Geluk

image

Geluk, het zit in een klein hoekje. Soms staan in zo’n hoekje wat spullen in de weg. Ziekte, spanning, vermoeidheid of chagrijn, het kan van alles zijn. Als je de rommel verplaatst komt dat gelukshoekje soms tevoorschijn. Wel goed kijken. Voelen. Echt zien. Geloven.

Men spreekt ook wel van geluks-momenten: je hebt er soms zomaar een te pakken. Onverwacht. Je hebt geen spullen verplaatst, er is niet speciaal naar gezocht. Maar hopla, daar-is-tie.

Laatst las ik een artikel over gelukslessen op school; ik kon het bijna niet geloven, maar het bestaat:

‘De laatste jaren is er veel te doen over de vraag of je invloed hebt op je eigen geluk. Inmiddels is hiervoor het nodige wetenschappelijk bewijs geleverd. Geluk overkomt je niet, je kunt het leren. Geluk heeft alles te maken met hoe jij er jouw invulling aangeeft. Hoe meer je oefent hoe meer invloed je hebt op een gelukkig leven. (…) Kinderen leren hoe ze om kunnen gaan met tegenslagen en hun gevoelens te accepteren. Kinderen leren genieten, vriendelijk zijn, lachen met elkaar en leren het geluk in eigen hand te nemen.’*

Afgelopen woensdag was ik niet op zoek naar geluk. Maar kennelijk had ik toch wat spullen verplaatst.

De dag begint wat minder. Ik verslaap me. Dat betekent haastig wassen, aankleden, niet-op-de-fiets-maar-met-de-auto (jammer want het is schitterend weer) en niet ontbijten met het krantje. Dat klinkt niet goed. Maar, wordt vervolgd. Op het werk ben ik ruim op tijd (want met de auto) voor een wekelijkse vergadering met de managers. Deze bijeenkomst is inspirerend, zinvol en wordt uitstekend voorgezeten. Iedereen luistert. Stelt goede vragen. Gezamenlijk zoekt men naar antwoorden. Er wordt gelachen. Moment nummer een.
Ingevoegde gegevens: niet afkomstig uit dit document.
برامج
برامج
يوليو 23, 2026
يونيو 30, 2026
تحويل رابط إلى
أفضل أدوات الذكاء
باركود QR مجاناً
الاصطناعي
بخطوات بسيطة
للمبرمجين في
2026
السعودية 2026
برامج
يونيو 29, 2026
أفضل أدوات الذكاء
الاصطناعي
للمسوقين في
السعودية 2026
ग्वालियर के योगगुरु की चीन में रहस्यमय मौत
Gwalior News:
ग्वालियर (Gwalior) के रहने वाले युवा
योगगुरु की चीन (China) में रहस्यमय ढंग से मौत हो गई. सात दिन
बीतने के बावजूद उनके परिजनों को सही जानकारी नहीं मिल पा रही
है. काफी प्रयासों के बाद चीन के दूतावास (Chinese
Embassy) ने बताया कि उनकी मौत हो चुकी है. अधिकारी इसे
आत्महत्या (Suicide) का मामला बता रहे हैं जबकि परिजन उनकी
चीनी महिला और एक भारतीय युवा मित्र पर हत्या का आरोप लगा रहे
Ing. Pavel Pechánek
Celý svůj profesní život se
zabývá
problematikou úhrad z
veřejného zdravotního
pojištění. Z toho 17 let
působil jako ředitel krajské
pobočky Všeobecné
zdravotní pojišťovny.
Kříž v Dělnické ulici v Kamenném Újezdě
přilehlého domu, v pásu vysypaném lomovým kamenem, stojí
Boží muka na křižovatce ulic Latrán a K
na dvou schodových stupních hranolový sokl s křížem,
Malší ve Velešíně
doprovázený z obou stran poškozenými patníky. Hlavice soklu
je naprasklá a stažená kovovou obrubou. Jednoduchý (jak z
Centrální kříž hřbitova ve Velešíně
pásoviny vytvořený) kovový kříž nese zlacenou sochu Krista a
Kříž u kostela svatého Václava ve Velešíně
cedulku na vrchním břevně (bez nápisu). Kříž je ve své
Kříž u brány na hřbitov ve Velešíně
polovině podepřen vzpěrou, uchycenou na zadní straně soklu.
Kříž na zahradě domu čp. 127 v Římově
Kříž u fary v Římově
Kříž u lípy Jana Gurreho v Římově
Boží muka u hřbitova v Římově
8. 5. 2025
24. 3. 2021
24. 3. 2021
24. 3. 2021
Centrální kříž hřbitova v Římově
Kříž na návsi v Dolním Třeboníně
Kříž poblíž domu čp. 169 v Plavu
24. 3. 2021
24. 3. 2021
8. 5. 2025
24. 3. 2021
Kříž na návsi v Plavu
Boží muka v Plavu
Vervolgens schrijf ik teksten voor de jaarlijkse begroting, die vlot uit de pen rollen. Nummer twee. Klein, maar fijn.

Een kopje koffie met collega C. die mij zegt: ‘als je een boek schrijft, dan ben ik de eerste die het koopt!’ doet mij zwevend de twee trappen oplopen naar mijn werkplek. Het derde geluksmoment. Ik tel mijn zegeningen. Ook al schrijf ik misschien nooit dat boek.

Voordat ik naar huis ga rijd ik langs bij een lieve oud-collega, die ziek is, maar vast beter wordt. Met een bos prachtige zonnebloemen bel ik aan. Helaas is ze niet thuis. Ik neem de bos mee, maak een foto ervan en stuur een mail-met-foto naar haar toe. Prompt krijg ik een berichtje terug. Graag ontvangt ze de bos. De dag erop breng ik deze alsnog langs. Op de een of andere manier is dit een moeilijk uit te leggen moment. Heeft het te maken met geven en krijgen? Ik weet het niet, maar het voelt goed.

‘s Avonds culmineert het geluk in een mooie skeelertocht in Spaarnwoude met mijn dochter. Sappige weilanden met bruine koeien. Lodderig kijken ze ons aan. Een oranje zonnetje, een groot, voorbijvarend schip vaart op wonderlijk-gelijke hoogte aan ons voorbij. Al babbelend leggen we meer dan 8 kilometer af. We verdwalen, maar lachen erom.

Daarna hebben we honger en belanden we in een Italiaans restaurantje. Eenvoudig, maar altijd goed voor een klein hapje. De nieuwe Italiaanse eigenaar vertelt over de kaart met dagverse specialiteiten. Een goddelijk menu volgt. Ik kan mij niet herinneren ooit zo goed Italiaans te hebben gegeten. Misschien op onze huwelijksreis ooit in Rome, inmiddels 21 jaar geleden? (Dat was ook een gelukkige dag, die huwelijksdag: vrienden, familie, zon, feest, plezier, heerlijk eten, muziek, zingende tantes en liefde, heel veel liefde!)

Misschien ga ik toch maar weer voor de klas staan. Ik vertel het ze wel, de kindertjes: geluk, het komt en soms gaat het. Maar als het komt is het wonderschoon. Inspiratie, vriendschap en liefde: dat zijn de geluksdragers. Verzet regelmatig je spulletjes en tuur in de hoekjes. Ze liggen er. Echt.